What you want is a very expensive operation in an ArrayList. It requires shifting every element between the beginning of the list and the location of Cdown by one.

你想要的是一个非常昂贵的ArrayList. 它需要将列表开头和Cdown位置之间的每个元素移动一个。

However, if you really want to do it:

但是，如果您真的想这样做：

int index = url.indexOf(itemToMove);
url.remove(index);
url.add(0, itemToMove);

If this is a frequent operation for you, and random access is rather less frequent, you might consider switching to another Listimplementation such as LinkedList. You should also consider whether a list is the right data structure at all if you're so concerned about the order of elements.
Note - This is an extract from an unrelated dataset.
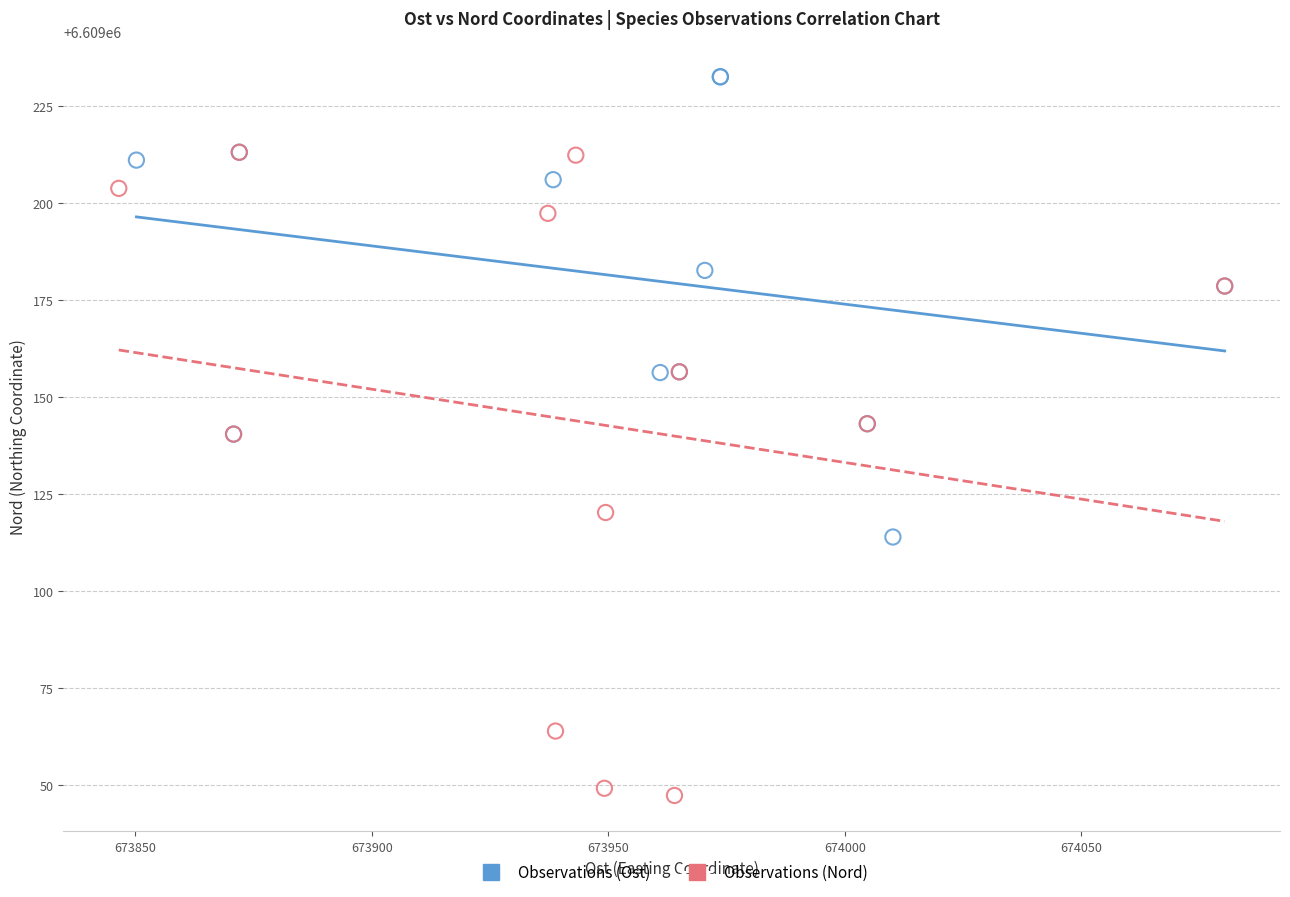

Which series has the largest Y range (max minus min)?

Observations (Nord)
如果这对您来说是一个频繁的操作，而随机访问的频率较低，您可以考虑切换到另一个List实现，例如LinkedList. 如果您非常关心元素的顺序，您还应该考虑列表是否是正确的数据结构。

Do this:

做这个：

1. Removethe element from the list: ArraylistObj.remove(object);
2. Addthe element backto the list at specific position: ArrayListObj.add(position, Object);

1. 从列表中删除元素：ArraylistObj.remove(object);
2. 将元素添加回特定位置的列表：ArrayListObj.add(position, Object);

As per your code use this :

根据您的代码使用此：

url.remove("C");
url.add(0,"C");

The problem is, you swap C with A, so A B C D E becomes C B A D E.

问题是，你把 C 换成 A，所以 ABCDE 变成了 CBAD E。

You could try something like this:

你可以尝试这样的事情：

url.remove(itemToMove);
url.add(0, itemToMove);

Or if urlis a LinkedList:

或者如果url是LinkedList：

url.remove(itemToMove);
url.addFirst(itemToMove);

This code will allow you to increase size of list, and insert elements without otherwise disturbing order of list

此代码将允许您增加列表的大小，并在不干扰列表顺序的情况下插入元素

private void insert(double price){
    for(int i = 0; i < keys.size(); i++){
        if(price > keys.get(i)){
            keys.add(null);
            for(int j = keys.size()-1; j > i; j--){
                Collections.swap(keys, j, j-1);
            }
            keys.add(price);
            Collections.swap(keys, keys.size()-1, i);
            keys.remove(keys.size()-1);
            return;
        }
    }
    keys.add(price);
}

Let say you have an array:

假设你有一个数组：

String[] arrayOne = new String[]{"A","B","C","D","E"};

Now you want to place the Cat index 0get the Cin another variable

现在，你要放置C在指数0得到C另一个变量

String characterC = arrayOne[2];

Now run the loop like following:

现在运行如下循环：

for (int i = (2 - 1); i >= 0; i--) {

            arrayOne[i+1] = arrayOne[i];
        }

Above 2is index of C. Now insert Cat index for example on 0

以上2是 的索引C。现在C在索引处插入例如0

arrayOne[0] = characterC;

Result of above loop will be like that:

上面循环的结果将是这样的：

arrayOne: {"C","A","B","D","E"}

The end, we achieve our goal.

最终，我们实现了目标。

Another solution, just keep swaping from 0to indexOf(itemToMove).

另一种解决方案，只需不断从0to交换即可indexOf(itemToMove)。

This is my Kotlin version:

这是我的 Kotlin 版本：

val list = mutableListOf('A', 'B', 'C', 'D', 'E')
(0..list.indexOf('C')).forEach {
    Collections.swap(list, 0, it)
}

Sorry I am unfamiliar with Java but learned a little Kotlin. But the algorithm is the same.

抱歉，我不熟悉 Java，但学习了一点 Kotlin。但是算法是一样的。